» **Problem to work on**:
Everything from the line with "Give Us a Call" to the end of the entries should be copied exactly, and nothing else.

» **Supplied material**:
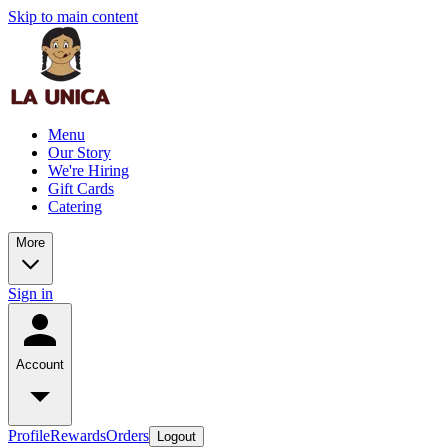
Skip to main content
Menu
Our Story
We're Hiring
Gift Cards
Catering
More
Sign in
Account
Profile
Rewards
Orders
Logout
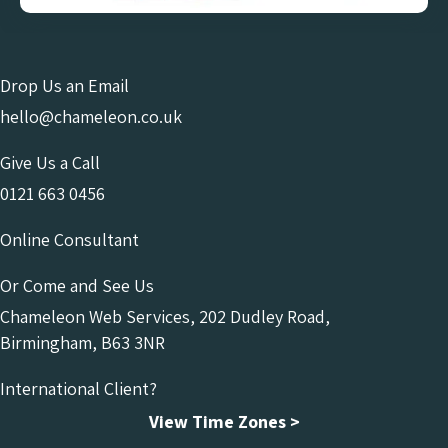
Drop Us an Email
hello@chameleon.co.uk
Give Us a Call
0121 663 0456
Online Consultant
Or Come and See Us
Chameleon Web Services, 202 Dudley Road,
Birmingham, B63 3NR
International Client?
View Time Zones >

» **Result below**:
Give Us a Call
0121 663 0456
Online Consultant
Or Come and See Us
Chameleon Web Services, 202 Dudley Road,
Birmingham, B63 3NR
International Client?
View Time Zones >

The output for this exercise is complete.